Does the language we speak influence our view of the world? Frequently, when that question comes up, so does the oft-cited (but ill-founded) example of the Eskimo languages, reputed to have a vast vocabulary of words for snow. In his talk, subtitled "How many words do Eskimos really have for snow, and what implications could that possibly have?," Pullum will survey the history of the legend of Eskimo snow vocabulary, consider what the psychological implications would be if Eskimos really did use 50 (or 19 or 103) words for snow, and take a brief look at the actual facts.
Pullum is the author of a dozen books, including The Great Eskimo Vocabulary Hoax (Chicago: University of Chicago Press, 1991), which, he explains, "contains discussions of the crazed linguistics of libel laws, the folly of the "English Only" enthusiasts, and an imagined conversation between Noam Chomsky and Commander Spock."
April 10: "Why Do Communists Win Elections in Eastern Europe?," presented by history professor Peter Kenez.
In Lithuania, Hungary, and Slovakia, former communists are stepping into top-ranking government posts, and in Russia, the faction enjoying the highest approval rating is the Communist Party. Kenez will explore the forces at play across Eastern Europe that are bringing into power representatives of the party that was once so reviled.
Kenez, who was born in Hungary, has studied the history of Russia and the former Soviet Union. His books include The Birth of the Propaganda State: Soviet Methods of Mass Mobilization, 1917-1929 (Cambridge; New York: Cambridge University Press, 1985); Cinema and Soviet Society, 1917-1953 (Cambridge; New York: Cambridge University Press, 1992); and the autobiography Varieties of Fear: Growing Up Jewish Under Nazism and Communism (Washington, D.C.: American University Press, 1995).

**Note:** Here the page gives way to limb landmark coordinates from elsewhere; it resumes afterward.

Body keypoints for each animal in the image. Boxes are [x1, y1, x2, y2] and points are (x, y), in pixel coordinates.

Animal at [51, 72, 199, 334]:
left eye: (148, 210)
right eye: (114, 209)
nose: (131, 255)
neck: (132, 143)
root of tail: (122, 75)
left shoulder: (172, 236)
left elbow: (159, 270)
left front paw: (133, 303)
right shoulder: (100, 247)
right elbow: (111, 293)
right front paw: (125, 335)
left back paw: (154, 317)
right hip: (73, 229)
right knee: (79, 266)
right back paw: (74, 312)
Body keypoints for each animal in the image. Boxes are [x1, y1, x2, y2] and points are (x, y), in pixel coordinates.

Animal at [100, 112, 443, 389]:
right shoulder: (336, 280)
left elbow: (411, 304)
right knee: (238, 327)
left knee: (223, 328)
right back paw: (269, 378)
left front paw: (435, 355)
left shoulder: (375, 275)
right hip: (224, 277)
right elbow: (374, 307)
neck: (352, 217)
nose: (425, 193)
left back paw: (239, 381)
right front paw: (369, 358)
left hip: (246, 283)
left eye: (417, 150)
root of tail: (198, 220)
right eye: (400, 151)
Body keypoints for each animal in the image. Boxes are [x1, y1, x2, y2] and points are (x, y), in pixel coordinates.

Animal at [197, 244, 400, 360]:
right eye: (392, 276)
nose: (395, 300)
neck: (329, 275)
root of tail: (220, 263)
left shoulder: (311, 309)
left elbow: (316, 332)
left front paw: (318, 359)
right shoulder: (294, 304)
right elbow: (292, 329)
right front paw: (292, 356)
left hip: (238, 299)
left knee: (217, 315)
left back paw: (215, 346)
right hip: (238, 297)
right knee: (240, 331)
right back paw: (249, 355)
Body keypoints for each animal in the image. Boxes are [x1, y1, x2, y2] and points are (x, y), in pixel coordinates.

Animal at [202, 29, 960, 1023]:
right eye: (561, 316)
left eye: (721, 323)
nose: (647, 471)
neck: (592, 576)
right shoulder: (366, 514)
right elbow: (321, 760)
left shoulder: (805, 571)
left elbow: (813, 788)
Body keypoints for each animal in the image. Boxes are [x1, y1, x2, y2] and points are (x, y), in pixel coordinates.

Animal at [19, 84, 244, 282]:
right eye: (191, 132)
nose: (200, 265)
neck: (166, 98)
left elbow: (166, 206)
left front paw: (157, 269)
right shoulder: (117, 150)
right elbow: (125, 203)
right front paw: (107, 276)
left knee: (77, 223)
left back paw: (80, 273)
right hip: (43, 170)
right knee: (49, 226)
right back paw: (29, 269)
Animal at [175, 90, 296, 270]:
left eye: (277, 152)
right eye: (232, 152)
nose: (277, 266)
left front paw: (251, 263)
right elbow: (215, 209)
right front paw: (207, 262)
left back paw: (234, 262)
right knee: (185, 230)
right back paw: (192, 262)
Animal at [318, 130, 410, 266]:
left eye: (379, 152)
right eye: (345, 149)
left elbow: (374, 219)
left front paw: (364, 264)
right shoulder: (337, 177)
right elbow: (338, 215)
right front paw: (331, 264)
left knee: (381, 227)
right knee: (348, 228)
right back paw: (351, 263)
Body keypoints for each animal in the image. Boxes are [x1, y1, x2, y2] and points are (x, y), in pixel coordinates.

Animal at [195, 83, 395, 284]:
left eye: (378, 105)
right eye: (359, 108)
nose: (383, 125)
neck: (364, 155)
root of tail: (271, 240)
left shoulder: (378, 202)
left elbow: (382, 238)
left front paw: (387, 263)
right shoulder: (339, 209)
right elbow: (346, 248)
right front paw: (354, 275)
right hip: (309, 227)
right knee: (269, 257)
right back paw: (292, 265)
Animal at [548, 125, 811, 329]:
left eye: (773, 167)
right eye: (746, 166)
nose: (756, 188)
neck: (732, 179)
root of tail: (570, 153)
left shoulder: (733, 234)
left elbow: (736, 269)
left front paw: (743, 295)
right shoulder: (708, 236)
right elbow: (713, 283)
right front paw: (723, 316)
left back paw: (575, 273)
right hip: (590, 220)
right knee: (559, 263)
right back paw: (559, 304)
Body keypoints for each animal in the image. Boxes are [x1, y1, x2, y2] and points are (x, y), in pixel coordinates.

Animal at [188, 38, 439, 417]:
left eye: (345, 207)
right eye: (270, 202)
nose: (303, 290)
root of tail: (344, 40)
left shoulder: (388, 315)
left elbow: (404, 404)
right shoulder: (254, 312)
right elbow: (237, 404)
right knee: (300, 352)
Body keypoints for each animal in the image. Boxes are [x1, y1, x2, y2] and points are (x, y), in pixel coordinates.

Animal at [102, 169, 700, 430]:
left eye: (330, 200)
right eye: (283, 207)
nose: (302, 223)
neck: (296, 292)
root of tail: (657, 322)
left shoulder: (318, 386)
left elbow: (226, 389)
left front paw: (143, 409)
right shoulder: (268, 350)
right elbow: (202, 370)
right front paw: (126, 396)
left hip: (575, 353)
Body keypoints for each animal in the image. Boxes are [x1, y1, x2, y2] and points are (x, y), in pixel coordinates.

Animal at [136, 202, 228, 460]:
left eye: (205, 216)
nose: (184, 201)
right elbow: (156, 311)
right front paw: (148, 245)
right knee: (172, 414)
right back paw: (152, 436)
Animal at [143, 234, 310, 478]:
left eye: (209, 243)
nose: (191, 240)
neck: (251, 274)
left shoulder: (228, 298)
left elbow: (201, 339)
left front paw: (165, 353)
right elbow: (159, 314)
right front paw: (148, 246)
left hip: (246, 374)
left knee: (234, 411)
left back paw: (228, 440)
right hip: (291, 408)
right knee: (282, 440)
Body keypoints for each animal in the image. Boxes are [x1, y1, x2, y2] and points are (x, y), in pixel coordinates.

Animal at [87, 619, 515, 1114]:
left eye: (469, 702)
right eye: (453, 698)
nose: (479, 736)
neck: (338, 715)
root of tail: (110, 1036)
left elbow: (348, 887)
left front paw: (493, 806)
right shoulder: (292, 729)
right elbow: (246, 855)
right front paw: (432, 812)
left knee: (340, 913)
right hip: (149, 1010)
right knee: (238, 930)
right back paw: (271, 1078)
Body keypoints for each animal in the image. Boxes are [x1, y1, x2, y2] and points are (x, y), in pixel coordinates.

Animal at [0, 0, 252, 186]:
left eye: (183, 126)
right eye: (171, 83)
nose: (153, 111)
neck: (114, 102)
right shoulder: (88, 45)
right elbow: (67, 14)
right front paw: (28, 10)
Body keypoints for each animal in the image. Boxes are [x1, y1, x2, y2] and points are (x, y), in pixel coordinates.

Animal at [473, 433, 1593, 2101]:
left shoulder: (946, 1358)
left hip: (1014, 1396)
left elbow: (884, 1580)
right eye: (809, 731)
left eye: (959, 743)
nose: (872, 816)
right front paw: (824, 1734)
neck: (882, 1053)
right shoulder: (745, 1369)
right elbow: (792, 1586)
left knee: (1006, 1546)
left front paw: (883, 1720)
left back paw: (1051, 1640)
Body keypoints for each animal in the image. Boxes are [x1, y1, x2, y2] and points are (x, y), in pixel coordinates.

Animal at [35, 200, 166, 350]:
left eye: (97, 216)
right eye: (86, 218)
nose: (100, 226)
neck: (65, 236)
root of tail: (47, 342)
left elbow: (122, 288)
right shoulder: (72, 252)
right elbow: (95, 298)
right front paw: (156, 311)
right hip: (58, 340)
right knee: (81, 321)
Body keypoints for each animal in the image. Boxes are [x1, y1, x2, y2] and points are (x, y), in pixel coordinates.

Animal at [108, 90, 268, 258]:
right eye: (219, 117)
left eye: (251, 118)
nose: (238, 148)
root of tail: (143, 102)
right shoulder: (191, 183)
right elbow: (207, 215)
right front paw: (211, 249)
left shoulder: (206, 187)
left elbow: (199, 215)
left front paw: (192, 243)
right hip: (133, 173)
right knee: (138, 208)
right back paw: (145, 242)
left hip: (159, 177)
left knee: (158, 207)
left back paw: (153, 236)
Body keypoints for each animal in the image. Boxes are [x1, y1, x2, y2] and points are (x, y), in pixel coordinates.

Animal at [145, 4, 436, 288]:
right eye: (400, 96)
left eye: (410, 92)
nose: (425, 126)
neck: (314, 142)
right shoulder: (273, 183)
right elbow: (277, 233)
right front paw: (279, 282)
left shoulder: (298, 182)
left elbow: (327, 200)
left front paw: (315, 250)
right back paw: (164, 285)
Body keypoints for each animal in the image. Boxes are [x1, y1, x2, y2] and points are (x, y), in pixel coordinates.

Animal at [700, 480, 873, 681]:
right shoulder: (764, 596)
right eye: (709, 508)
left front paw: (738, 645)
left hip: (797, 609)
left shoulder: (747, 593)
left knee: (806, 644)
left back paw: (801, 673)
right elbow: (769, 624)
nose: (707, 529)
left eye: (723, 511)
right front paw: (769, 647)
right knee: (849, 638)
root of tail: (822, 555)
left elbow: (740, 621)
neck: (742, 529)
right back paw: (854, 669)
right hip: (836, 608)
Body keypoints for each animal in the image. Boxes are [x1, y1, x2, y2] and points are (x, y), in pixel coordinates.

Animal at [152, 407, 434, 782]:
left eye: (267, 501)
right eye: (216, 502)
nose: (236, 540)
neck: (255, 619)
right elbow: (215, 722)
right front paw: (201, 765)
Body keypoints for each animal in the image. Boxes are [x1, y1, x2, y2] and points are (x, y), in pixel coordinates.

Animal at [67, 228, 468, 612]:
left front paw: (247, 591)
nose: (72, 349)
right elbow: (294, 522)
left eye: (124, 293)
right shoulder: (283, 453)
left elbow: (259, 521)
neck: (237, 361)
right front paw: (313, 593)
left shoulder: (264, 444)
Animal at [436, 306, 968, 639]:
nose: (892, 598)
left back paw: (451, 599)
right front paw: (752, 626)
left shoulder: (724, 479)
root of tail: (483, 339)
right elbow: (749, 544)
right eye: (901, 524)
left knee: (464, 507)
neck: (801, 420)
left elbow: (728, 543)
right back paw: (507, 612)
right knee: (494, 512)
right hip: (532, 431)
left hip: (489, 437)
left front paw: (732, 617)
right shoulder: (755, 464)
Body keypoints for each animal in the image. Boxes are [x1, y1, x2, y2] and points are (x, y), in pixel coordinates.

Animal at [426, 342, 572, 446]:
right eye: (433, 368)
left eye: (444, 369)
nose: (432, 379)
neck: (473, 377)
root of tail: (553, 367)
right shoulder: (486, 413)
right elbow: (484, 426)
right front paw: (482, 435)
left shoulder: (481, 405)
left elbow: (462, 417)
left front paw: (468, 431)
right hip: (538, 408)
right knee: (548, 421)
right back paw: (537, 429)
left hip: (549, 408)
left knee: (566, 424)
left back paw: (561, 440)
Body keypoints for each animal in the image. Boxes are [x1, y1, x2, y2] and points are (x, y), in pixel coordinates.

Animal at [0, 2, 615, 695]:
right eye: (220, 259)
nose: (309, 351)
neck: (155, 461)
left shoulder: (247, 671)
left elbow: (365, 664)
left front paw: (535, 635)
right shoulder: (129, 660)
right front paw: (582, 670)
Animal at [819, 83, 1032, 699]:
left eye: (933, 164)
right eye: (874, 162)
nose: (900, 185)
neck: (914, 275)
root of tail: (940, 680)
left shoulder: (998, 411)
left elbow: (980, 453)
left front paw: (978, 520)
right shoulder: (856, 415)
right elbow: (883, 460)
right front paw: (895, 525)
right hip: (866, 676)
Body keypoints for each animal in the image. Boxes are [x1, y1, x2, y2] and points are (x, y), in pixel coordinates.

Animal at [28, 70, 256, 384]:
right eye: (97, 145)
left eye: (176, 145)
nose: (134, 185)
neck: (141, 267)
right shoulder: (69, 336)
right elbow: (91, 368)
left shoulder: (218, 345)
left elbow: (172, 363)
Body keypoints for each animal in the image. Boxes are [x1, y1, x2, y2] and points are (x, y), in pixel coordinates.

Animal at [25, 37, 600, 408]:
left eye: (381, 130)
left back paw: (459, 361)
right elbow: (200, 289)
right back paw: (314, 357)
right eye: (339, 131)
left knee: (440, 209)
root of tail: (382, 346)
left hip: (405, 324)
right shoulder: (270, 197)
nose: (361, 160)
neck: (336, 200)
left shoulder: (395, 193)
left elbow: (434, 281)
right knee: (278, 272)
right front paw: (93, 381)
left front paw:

May 8: "Abundant Righteousness: Moralism in Contemporary Political Life," presented by professor of women's studies and legal studies Wendy Brown.
We live in a polarized society, poorly trained in the art of compromise and acceptance. One need only look at campaign literature from recent elections to see the proof. Brown has tracked the history of the polarization, which she sees as a migration in both personal and public politics away from constructive dialogue toward extremist moralizing. Such behavior isn't confined to the right wing, Brown notes, citing the left-wing agenda of political correctness as an example. Another example she offers is the current debate around hate speech--both those defending freedom of speech and those anxious to control hateful expressions tend to gravitate towards the most extreme positions.
Brown is the author of States of Injury: Power and Freedom in Late Modernity (Princeton: Princeton University Press, 1995). She serves as codirector of UCSC's Center for Cultural Studies and is chair of the advisory board to the UC Humanities Research Institute in Irvine.
June 12: "Is Chivalry Dead?: Love Poetry in the Modern Age," presented by assistant professor of literature Peter Gizzi.
Peter Gizzi will read twentieth-century poems of love, from Ezra Pound's translations from ancient China and Rome to Bernadette Mayer's contemporary sonnets of urban New York.
Gizzi's poetry has been published in chapbooks and in his first book, Periplum, or, I the Blaze. He is editor of the 1995 Exact Change Yearbook and former editor and publisher of o*blek--an internationally acclaimed poetry magazine. He is currently editing the papers of the late San Francisco Bay Area poet Jack Spicer and completing his second collection of poems, "A Textbook of Chivalry."